1. Reduce Your Salt Intake
Salt, or sodium chloride, helps to maintain fluid balance within your cells. When you have excess sodium in your system, your water balance also gets thrown out of whack. Studies prove this, noting that participants who consume more salt tend to hold more water. (7)
If you find you’re holding on to water, try avoiding the salt shaker for a few days. Focus on consuming whole, unboxed, and fresh foods for the majority of your meals, so you can be sure you aren’t getting any added sodium.
2. Increase Your Potassium Intake
Potassium is another important mineral that helps regulate fluids in your body. Studies show that when you aren’t getting enough potassium, your sodium levels increase. However, when you get more potassium, it reduces sodium and actually promotes water loss. (8)
Add a couple high-potassium foods to your diet each day, like bananas, avocados, beets, and spinach.
3. Get More Magnesium
is an important mineral responsible for everything from energy production to protein synthesis. (9) It also interacts with other minerals that regulate fluids in your cells, such as sodium and potassium, highlighting its ability to play a role in fluid retention.
Studies show that supplementing with magnesium helps women with PMS symptoms reduce water retention. (10)
To up your intake of magnesium, try a supplement, take soothing Epsom salt baths, or eat magnesium-rich foods such as dark chocolate, leafy greens, and nuts and seeds.
4. Try Dandelion Tea
is well-known in ancient medicine for its diuretic, or water-retention-curing, properties. (11) Studies show that taking dandelion leaf extract can help flush water from your system by increasing urination, so it seems our ancestors were on to something. (12)
The easiest way to get a dose of dandelion is to sip on dandelion leaf tea, which you can find in your local health food store.

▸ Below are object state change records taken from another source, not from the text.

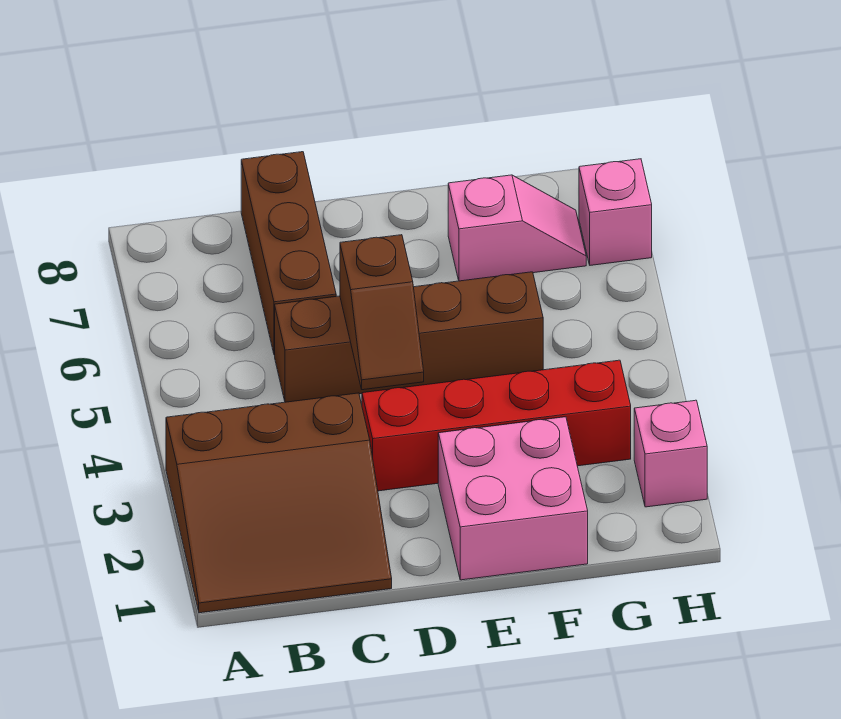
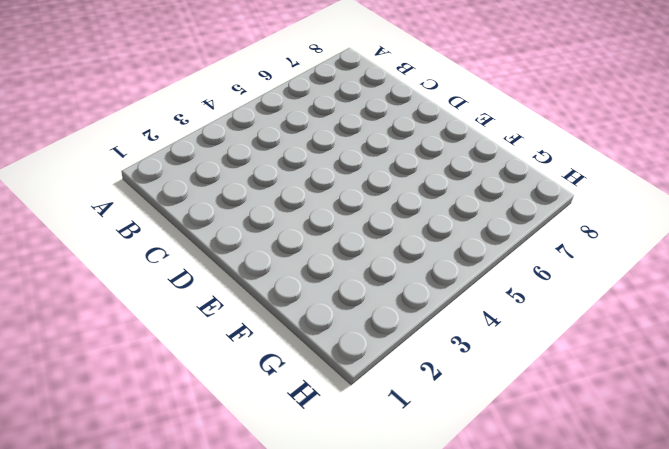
none -> brown slope A1:C3 level 1 top 3
none -> brown brick C5:F5 level 1

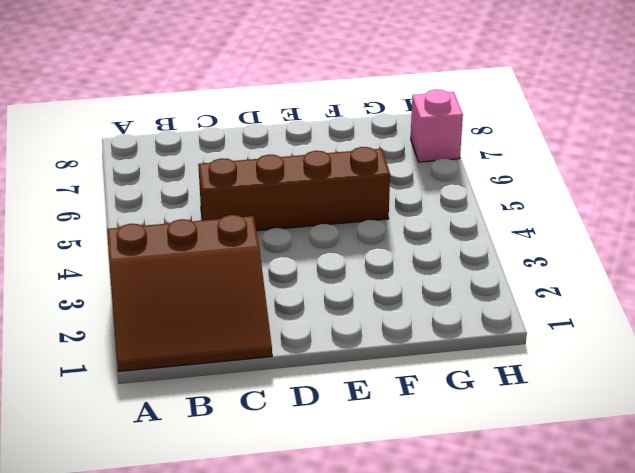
none -> brown brick C6:C8 level 1
none -> red brick D3:G3 level 1

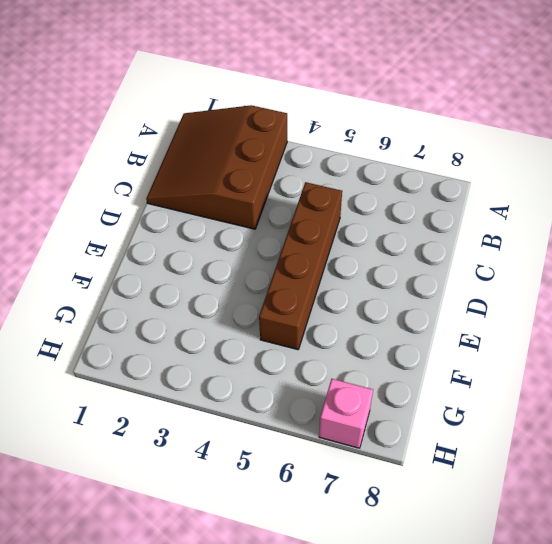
none -> brown brick C6:C8 level 1
none -> red brick D3:G3 level 1

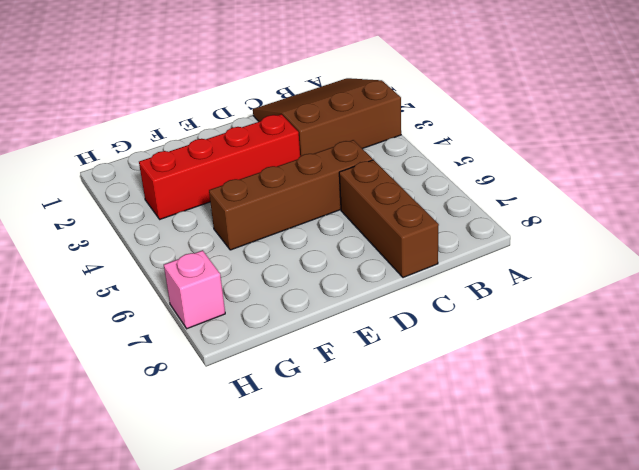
none -> pink brick E1:F2 level 1
none -> pink slope F7:G7 level 1 top F

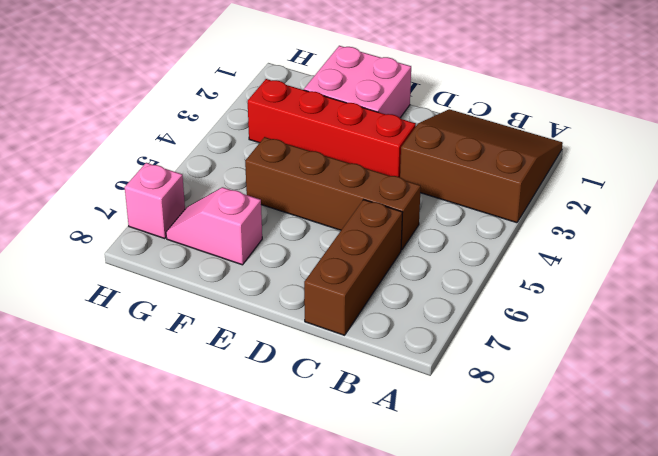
none -> pink brick H2 level 1
none -> brown slope D4:D5 level 2 top 5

Aim for two to three cups a day, until you start to urinate more and water retention goes down.
5. Reduce Processed Carbs
Not only do processed foods often contain high amounts of added sodium, but they also have high amounts of processed carbohydrates. (13) Aside from containing minimal nutrient value, eating these carbs in excess can lead to water retention due to the fact that carbohydrates naturally hold more water than protein or fat. (14)
Plus, the insulin spike you receive from processed carbs causes sodium to be reabsorbed through your kidneys, instead of flushed out. (15)

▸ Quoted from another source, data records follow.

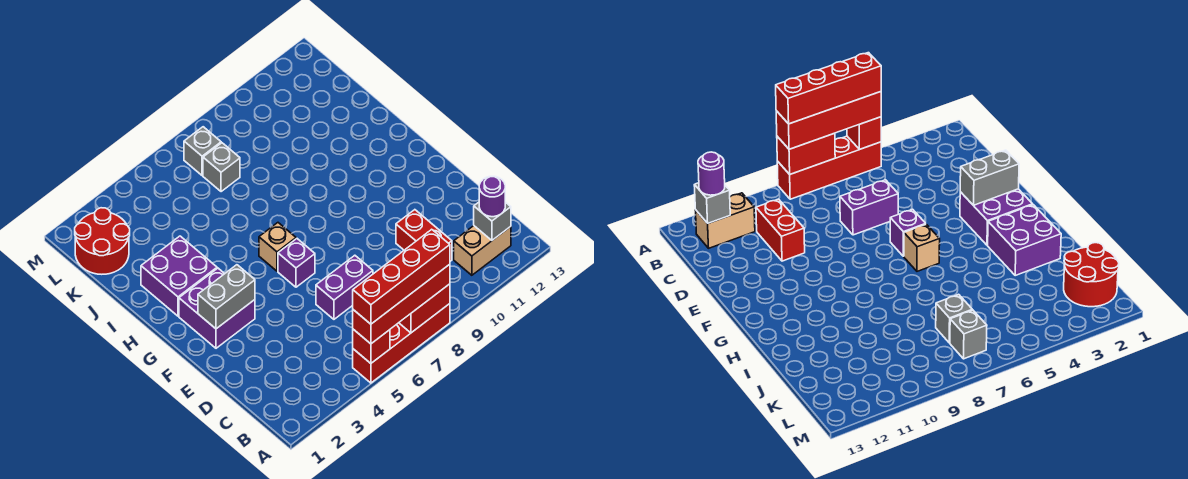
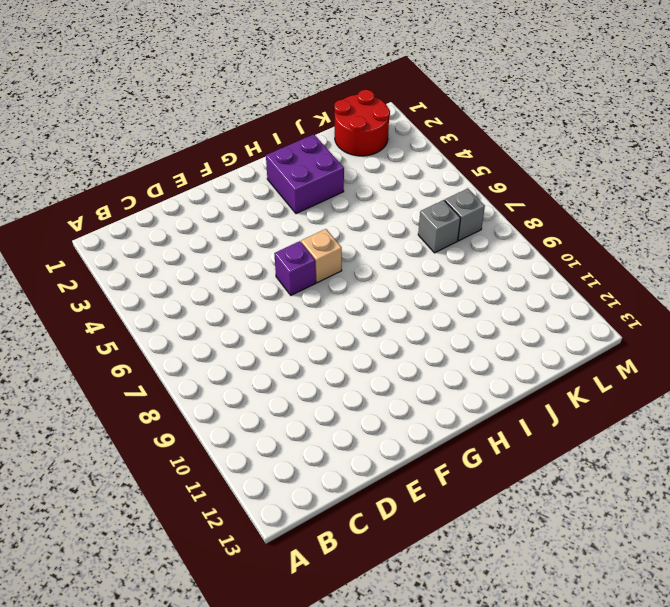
none -> red brick A5:A8 level 1
none -> tan brick B11:B12 level 1
none -> red brick C10:D10 level 1

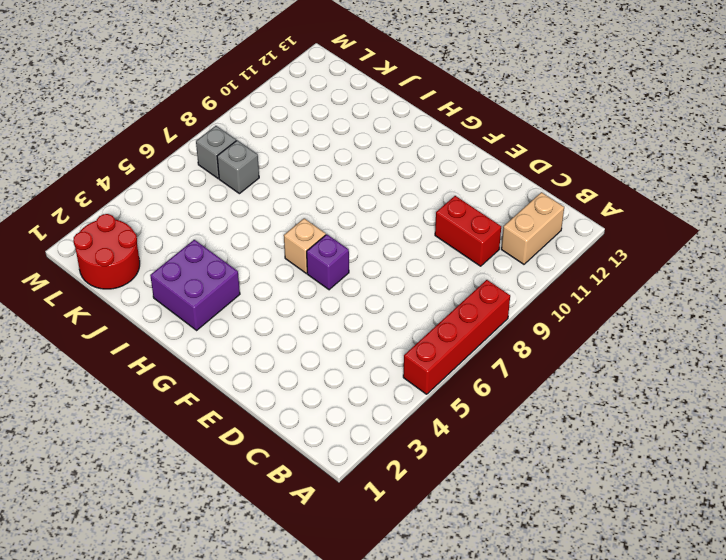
none -> purple brick D6:D7 level 1
none -> purple brick F2:G3 level 1
none -> red brick A5 level 2

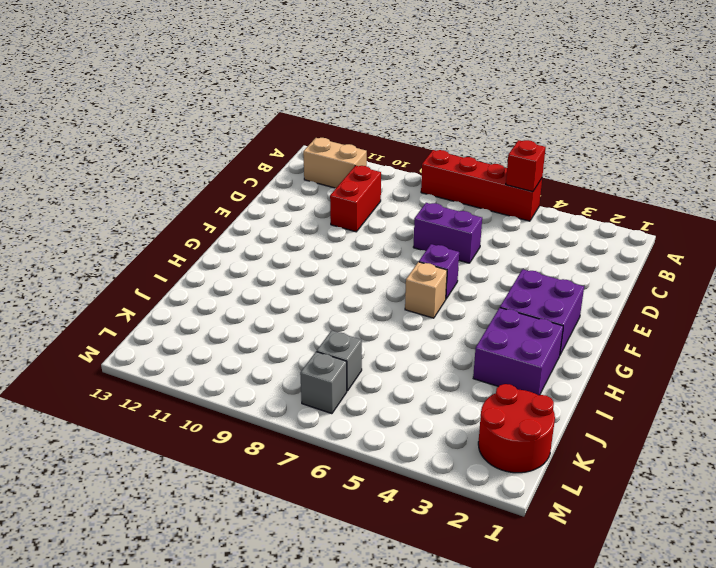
none -> red brick A7:A8 level 2
none -> grey brick B12 level 2
none -> grey brick F2:F3 level 2

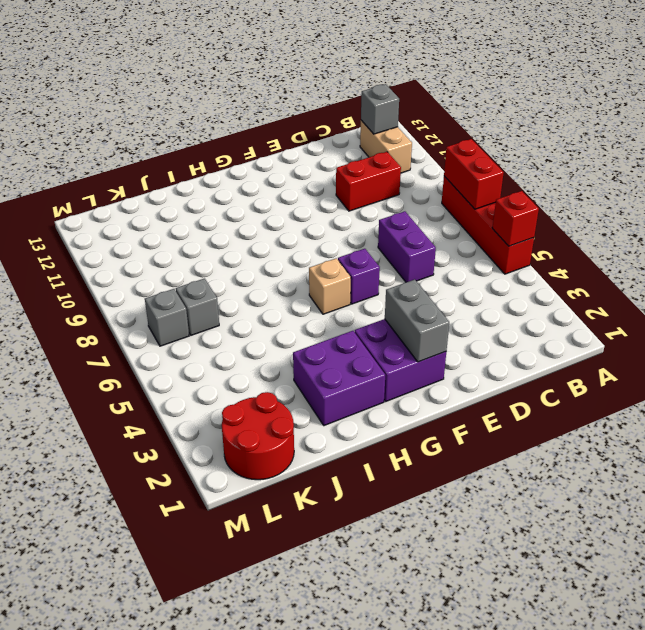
none -> red brick A5:A8 level 3
none -> purple round brick B12 level 3
none -> red brick A5:A8 level 4

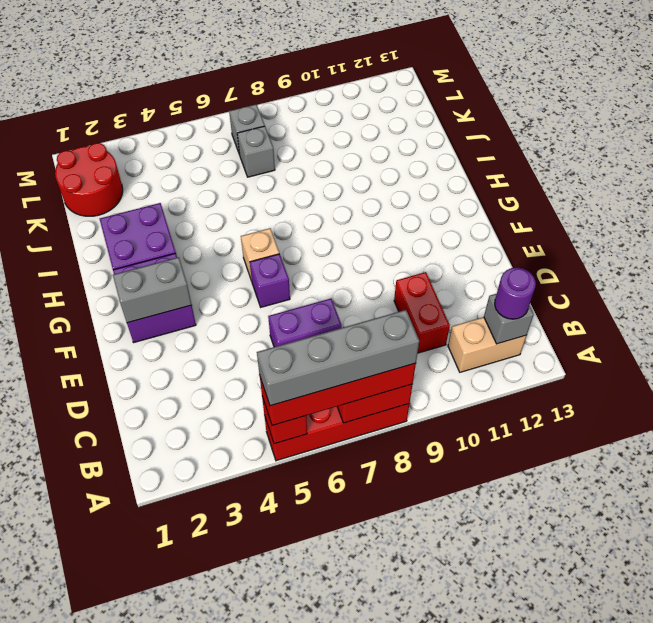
grey brick A5:A8 level 4 -> red brick A5:A8 level 4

Try to avoid processed carbs like sugary snacks, chips, flours, and boxed or canned meals and opt instead for organic produce, healthy fats, and fresh, grass-fed meats.
6. Drink More Water
While it might seem counterintuitive, drinking more water may actually be able to help you get rid of water retention. This is because drinking more fluids can help flush excess sodium from your body through your kidneys. (16)
Try to drink more water than usual when you’re holding water weight, and be sure to balance all the extra water with some potassium and magnesium-rich foods like leafy greens and avocado. Drinking extra water can help flush other minerals as well as sodium, so you want to make sure you have an adequate intake.
The Bottom Line
By making a few dietary changes, you can reduce water retention causing puffiness or bloating. Try cutting back on your salt intake, drink more water, or try any of the other above tips to beat the uncomfortable swelling.
Note: if you find you’re suddenly experiencing severe water retention (e.g., your shoes or socks won’t fit, the neck on your shirt is tight, and/or your face is so puffy your eyes are swollen), contact your doctor, as it could be a sign of something more serious.